§ **Task 1**
Starting at the first line of the records and ending with the line that contains "Mini Marathon", write out those lines as a numbered list with blank lines omitted.

━━ Selected excerpt ━━

As repositories of individual (Brockmeier 2015), collective and cultural memory (Bastian, Alexander 2009), archives have often been investigated as data sources (Corens et al. 2018) suited to the transmission of knowledge (Walsham 2016) and tied to the exercise of law and power (Carter, Harlow 2003; Stoler 2009; Rubin 2012; Trouillot, Carby 2015). Also, archives preside to the certification of heritage and the sedimentation of identity (Caraffa, Serena 2015). While archival preservation of memory in documentary form has often served the intent of imperial and national grand narratives, it has also functioned as a site of resistance and resilience to oblivion on the part of minorities and vulnerable social groups (Geary 1996; Assmann 2016).

With regard to antiquity and up to the 18th Century, the fraught relation between memory and space was investigated primarily within mnemotechnics, the art of recollecting based upon the staging of mental archives designed to recall notions and events (Yates 1966). It was via Hegel’s idealism that such “mental archives” gained the kind of fluidity later exploited by J. Derrida (1974) in his coinage of “monumémoire”: the notion which eventually inspired P. Nora (1984-1992) to define such “material sites of memory” as memorials, monuments, museums (Marstine 2005; Witcomb, Message 2012), archives and libraries (Summit 2008; Mays 2013). Between the 19th and the 20th Centuries, following the consolidation of national states and the affirmation of empire, the organization of knowledge and the pursuit of order called for new validation criteria (Bonadei 2018; Calzoni 2007a). As a consequence, practices of cultural memory witnessed the emergence of 'functional' data clusters, meant to redraft and oversee memory's boundaries (Bhabha 1990). At the same time archives shifted to collecting the memory of places by separating it, in a sense, from its spatiality, thereby building an intangible, visual or textual dimension (Maifreda 2022). Being immaterial and at the same time quite tangible, archives played in this sense a crucial role in the construction of identities (Graham 2002; Wasson 2005). They also worked, however, as “functional sites of memory” (Nora 1984), dynamic topoi for display and confrontation, for the destruction and reconstruction of memories and narratives (Hou 2010).

Theoretical debate on archives as both material repositories or sites of memory and epistemic tools (Foucault 1969) has been a major cause of controversy (Hamilton 2022): on the one hand, it paved the way to a further consolidation of archives as institutionalized enclaves of power and order (Dovey 2008). On the other, it paved the way to an investigation of such sites of memory as repositories of textual and visual counter-memories (Bolzoni 2001; Calzoni 2007b), “dissonant narratives” (Downey 2015) giving voice to the unspeakable suffering brought about by slavery, colonialism, deportations and persecutions (Agamben 1998; Calzoni 2005; Rothberg 2009; Boulter 2011; Hirsch 2012; Osborne 2020). This led to theorizing the archive as a locus of “semantic undecidability” suspended between “order” and “origin” (Derrida 1995): this shift anticipated a deconstructivist approach to archives (Burgin 1996; Harris 2020) and their investigation within an “Archiviolithic” imaginary (Colebrook 2014) and the digital humanities (Mkadmi 2021, Anderson 2022). According to visual studies, archives as functional sites of memory entail the concept of a database of memory (De Kosnik 2016; Ernst 2013), which aims to enshrine the digital performativity (Borggree, Gade 2013; Hoskins A. 2017) and the audiovisual performativity (Baron 2014) of memory within documediality (Ferraris 2017). As the relevance of the world wide web continues to grow, material archives and museums are ever more entrusted to digitization (Parry 2010; Carbonell Messias 2012; Kidd 2014). They thus take on renewed importance as functional sites for the 'institutional establishment' of memory (Plate, Smelik 2013), and open up practices of preservation to novel challenges, epistemic and rhetorical (Morra 2020).

━━━
━━ Dataset ━━

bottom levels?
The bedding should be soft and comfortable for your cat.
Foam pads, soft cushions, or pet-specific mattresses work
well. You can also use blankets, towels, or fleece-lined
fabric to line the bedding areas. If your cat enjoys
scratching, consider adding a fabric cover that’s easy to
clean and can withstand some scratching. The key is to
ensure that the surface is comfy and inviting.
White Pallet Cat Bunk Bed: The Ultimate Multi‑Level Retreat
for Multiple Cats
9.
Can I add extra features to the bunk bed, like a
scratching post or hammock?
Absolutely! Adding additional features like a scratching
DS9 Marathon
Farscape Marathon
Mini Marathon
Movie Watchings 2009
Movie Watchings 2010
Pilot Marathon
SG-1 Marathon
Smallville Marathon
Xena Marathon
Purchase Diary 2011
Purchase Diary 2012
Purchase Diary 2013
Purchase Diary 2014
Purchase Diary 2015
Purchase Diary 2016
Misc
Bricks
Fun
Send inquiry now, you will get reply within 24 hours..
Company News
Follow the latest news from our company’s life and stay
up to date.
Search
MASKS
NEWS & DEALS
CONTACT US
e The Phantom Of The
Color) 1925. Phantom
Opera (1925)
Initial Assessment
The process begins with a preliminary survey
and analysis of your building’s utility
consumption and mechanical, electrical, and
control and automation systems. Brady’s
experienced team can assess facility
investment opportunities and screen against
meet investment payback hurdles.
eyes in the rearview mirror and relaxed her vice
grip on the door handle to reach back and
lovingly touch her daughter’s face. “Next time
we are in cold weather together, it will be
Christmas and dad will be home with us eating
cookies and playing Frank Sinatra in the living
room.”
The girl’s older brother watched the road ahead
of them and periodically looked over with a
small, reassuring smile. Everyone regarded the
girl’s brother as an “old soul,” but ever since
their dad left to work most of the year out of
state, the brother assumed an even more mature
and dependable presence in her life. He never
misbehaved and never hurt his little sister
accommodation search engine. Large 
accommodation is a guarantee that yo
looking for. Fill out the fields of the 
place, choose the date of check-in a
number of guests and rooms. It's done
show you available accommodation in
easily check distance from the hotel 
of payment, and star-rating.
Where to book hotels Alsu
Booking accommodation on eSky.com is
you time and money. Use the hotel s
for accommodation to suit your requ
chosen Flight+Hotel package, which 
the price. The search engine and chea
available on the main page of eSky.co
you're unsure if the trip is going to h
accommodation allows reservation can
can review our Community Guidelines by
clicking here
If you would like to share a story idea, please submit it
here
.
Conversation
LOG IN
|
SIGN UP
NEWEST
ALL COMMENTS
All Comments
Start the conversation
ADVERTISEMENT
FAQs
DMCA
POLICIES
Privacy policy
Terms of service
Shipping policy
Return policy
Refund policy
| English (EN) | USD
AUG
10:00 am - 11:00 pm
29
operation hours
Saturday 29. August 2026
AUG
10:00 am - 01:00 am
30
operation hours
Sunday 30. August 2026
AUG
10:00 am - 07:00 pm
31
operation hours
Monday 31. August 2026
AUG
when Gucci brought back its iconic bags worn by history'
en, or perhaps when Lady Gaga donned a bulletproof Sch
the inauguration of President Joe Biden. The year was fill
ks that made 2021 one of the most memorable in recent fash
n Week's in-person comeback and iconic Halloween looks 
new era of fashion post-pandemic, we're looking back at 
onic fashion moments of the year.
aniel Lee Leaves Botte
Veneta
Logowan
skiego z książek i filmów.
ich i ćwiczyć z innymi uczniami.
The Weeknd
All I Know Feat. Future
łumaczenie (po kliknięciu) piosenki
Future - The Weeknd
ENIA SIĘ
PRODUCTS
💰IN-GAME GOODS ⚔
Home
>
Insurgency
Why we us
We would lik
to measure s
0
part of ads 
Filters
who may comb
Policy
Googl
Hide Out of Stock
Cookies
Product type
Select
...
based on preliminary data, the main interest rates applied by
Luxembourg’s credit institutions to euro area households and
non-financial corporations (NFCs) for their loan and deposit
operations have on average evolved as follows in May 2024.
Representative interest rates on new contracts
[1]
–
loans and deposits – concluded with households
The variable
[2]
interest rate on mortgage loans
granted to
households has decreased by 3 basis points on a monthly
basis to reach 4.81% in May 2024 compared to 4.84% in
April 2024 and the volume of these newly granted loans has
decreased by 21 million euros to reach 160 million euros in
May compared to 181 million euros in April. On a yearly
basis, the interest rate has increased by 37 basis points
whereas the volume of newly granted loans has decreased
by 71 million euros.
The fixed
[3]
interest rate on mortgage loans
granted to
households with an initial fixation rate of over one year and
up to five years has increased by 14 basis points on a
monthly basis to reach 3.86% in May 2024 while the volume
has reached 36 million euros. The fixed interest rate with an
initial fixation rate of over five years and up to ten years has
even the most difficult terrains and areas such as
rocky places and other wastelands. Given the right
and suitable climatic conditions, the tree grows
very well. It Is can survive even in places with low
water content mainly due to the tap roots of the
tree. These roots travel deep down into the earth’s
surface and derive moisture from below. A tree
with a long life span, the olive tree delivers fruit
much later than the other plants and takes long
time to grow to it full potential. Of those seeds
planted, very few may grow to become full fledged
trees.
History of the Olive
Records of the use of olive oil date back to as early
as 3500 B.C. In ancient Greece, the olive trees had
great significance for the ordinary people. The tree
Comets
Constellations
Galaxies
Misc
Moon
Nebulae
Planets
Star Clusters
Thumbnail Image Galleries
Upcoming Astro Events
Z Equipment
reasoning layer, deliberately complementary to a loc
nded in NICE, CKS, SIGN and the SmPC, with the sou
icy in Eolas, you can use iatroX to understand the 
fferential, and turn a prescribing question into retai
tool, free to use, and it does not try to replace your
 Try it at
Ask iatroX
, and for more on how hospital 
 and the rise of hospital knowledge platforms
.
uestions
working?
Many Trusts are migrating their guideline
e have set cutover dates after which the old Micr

━━━

§ **Task 2**
Decide whether each statement agrees with the passage on archives and memory. Answer yes or no, and quote the words from the passage that settle it.
(a) Up to the 18th Century, the relation between memory and space was studied mainly within mnemotechnics.
(b) The term "monumémoire" was coined by J. Derrida.
(c) As the web grows more relevant, material archives and museums are being digitized less.

§ **Exercise solution 1**
1. bottom levels?
2. The bedding should be soft and comfortable for your cat.
3. Foam pads, soft cushions, or pet-specific mattresses work
4. well. You can also use blankets, towels, or fleece-lined
5. fabric to line the bedding areas. If your cat enjoys
6. scratching, consider adding a fabric cover that’s easy to
7. clean and can withstand some scratching. The key is to
8. ensure that the surface is comfy and inviting.
9. White Pallet Cat Bunk Bed: The Ultimate Multi‑Level Retreat
10. for Multiple Cats
11. 9.
12. Can I add extra features to the bunk bed, like a
13. scratching post or hammock?
14. Absolutely! Adding additional features like a scratching
15. DS9 Marathon
16. Farscape Marathon
17. Mini Marathon

§ **Exercise solution 2**
(a) Yes: "With regard to antiquity and up to the 18th Century, the fraught relation between memory and space was investigated primarily within mnemotechnics"
(b) Yes: "exploited by J. Derrida (1974) in his coinage of “monumémoire”"
(c) No: "As the relevance of the world wide web continues to grow, material archives and museums are ever more entrusted to digitization"